I focused on the road. “Not Villa Pizza?”
She shook her head. “Luigi’s,” she repeated. “Off Route 34. Okay, you don’t have to tell me now, but if you keep acting like we’re carrying WMDs in the trunk of your car, I’m going to bring it up again.”
I swung the car into a hard u-turn. “Villa is better,” I said. Keri shook her head and sighed.
“What?” I said. “Give it up. It’s none of your business.”
She swiveled in her seat and stared at me, her face a storm of anger. “Pull over,” she said.
Her voice was icy enough to make me follow her instructions immediately. I pulled the Corvette off to the side of the road. We were on a two-lane road, empty except for trees and more trees bordering either side of the lane.
“This is where you’re wrong, Sam,” Keri said. Her words were spiked and pointed. “You are my business. I’ve known you since we were born and maybe we weren’t the best of friends all the time, but we’re forever friends. We’re the type of people that can always rely on each other. I know your past – I know you ate peanut butter sandwiches for lunch every day in elementary school, and I know how much it hurt you when your mom died. There are things that happen to us as kids that mold us into the adults we become, and not only do we know each other’s things but we were there when they happened. So don’t tell me that something is none of my business.”
She unbuckled herself and pulled herself up so she was sitting on passenger door. She swiveled herself around and stepped out onto the street. She turned around to face me once more, “And you’re also wrong about the pizza. Luigi’s is much better.”
She started to walk. There was a forest of trees behind her.
“Keri,” I said, tired of this day, this weekend. “Get back in the car.”
She shook her head. She took a few more steps in those crazy high heels. She wasn’t going to get very far.
“You’re being so stubborn.” I tapped the accelerator to pull beside her. She continued to walk without looking at me. “This is like that time in sixth grade that you refused to drink the milk in school because you wanted the Board of Education to invest in a cow farm. It’s ridiculous. You can’t walk to the reunion.”

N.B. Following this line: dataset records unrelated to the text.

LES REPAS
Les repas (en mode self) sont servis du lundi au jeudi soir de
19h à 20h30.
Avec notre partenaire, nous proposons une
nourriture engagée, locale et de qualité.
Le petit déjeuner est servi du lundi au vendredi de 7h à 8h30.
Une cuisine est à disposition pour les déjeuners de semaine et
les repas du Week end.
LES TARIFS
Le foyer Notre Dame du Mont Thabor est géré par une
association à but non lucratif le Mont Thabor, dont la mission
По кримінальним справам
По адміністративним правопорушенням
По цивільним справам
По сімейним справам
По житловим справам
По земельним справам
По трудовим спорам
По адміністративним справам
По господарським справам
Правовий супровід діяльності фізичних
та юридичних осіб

She stopped and turned to me. “You’re proving my point. You know that I’m stubborn because of something that happened in sixth grade.”

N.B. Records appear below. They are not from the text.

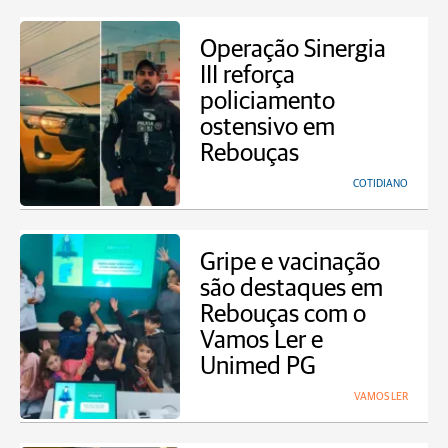
Operação Sinergia
III reforça
policiamento
ostensivo em
Rebouças
COTIDIANO
Gripe e vacinação
são destaques em
Rebouças com o
Vamos Ler e
Unimed PG
VAMOS LER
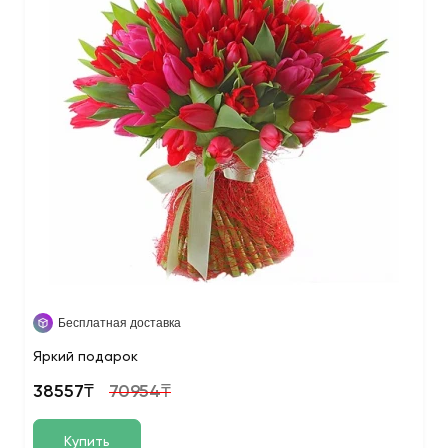
Бесплатная доставка
Яркий подарок
38557₸
70954₸
Купить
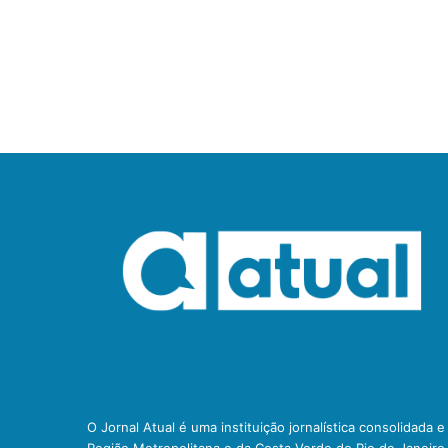
O Jornal Atual é uma instituição jornalística consolidada 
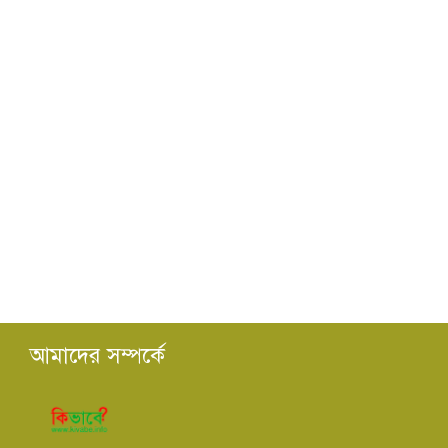
আমাদের সম্পর্কে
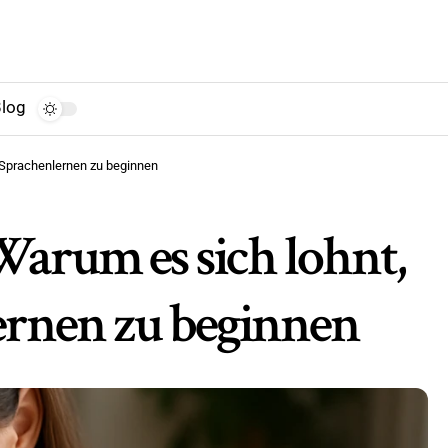
log
 Sprachenlernen zu beginnen
Warum es sich lohnt,
ernen zu beginnen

My cellphone rang. It was Freddie. I sighed and picked it up, still staring at Keri. She rolled her eyes.
“What’s going on, Freddie?”
“You on your way to the reunion, bro?”
“Yeah, I’m working on it.”
“I cannot believe you,” Keri said. “I can’t believe you’re taking a call.”
“Who’s that?” Freddie said.
“My neighbor,” I said. “We’re supposed to be getting dinner and then be on our way to the reunion.”
“Unbelievable,” Keri muttered. “It’s like you always have something to prove.” She began to walk again. I kept the Corvette at a steady, slow pace beside her.
“It she hot?” Freddie said.
I sighed. “This is not really the time, Freddie.”
“Is she mad or something?” Freddie said.
I paused long enough for my silence to give him the answer.
“Let me talk to her,” Freddie said.
“No way,” I said.
“No seriously, man. I’m extremely charming with the ladies. I can smooth things over with just a few simple sentences. Let me work my magic.”
I held the phone out to Keri. “My friend Freddie wants to talk to you.”
She stared at me for a second before grabbing the cellphone from my hand. “You are a piece of work, Sam,” she said. “When are you going to start living your own life? When will your flashy cars and moronic friends stop mattering to you?”
She looked at the phone in her hand. I could hear a tinny voice coming from the speaker. Freddie’s magical words.
She made a face and turned toward the forest of trees behind her.
“Keri, wait,” I said. Too late.
She wound up and tossed the phone into the darkness.
“This is the crap that doesn’t matter, Sam. Get it?” she said. “It’s time to start focusing on the stuff that does.”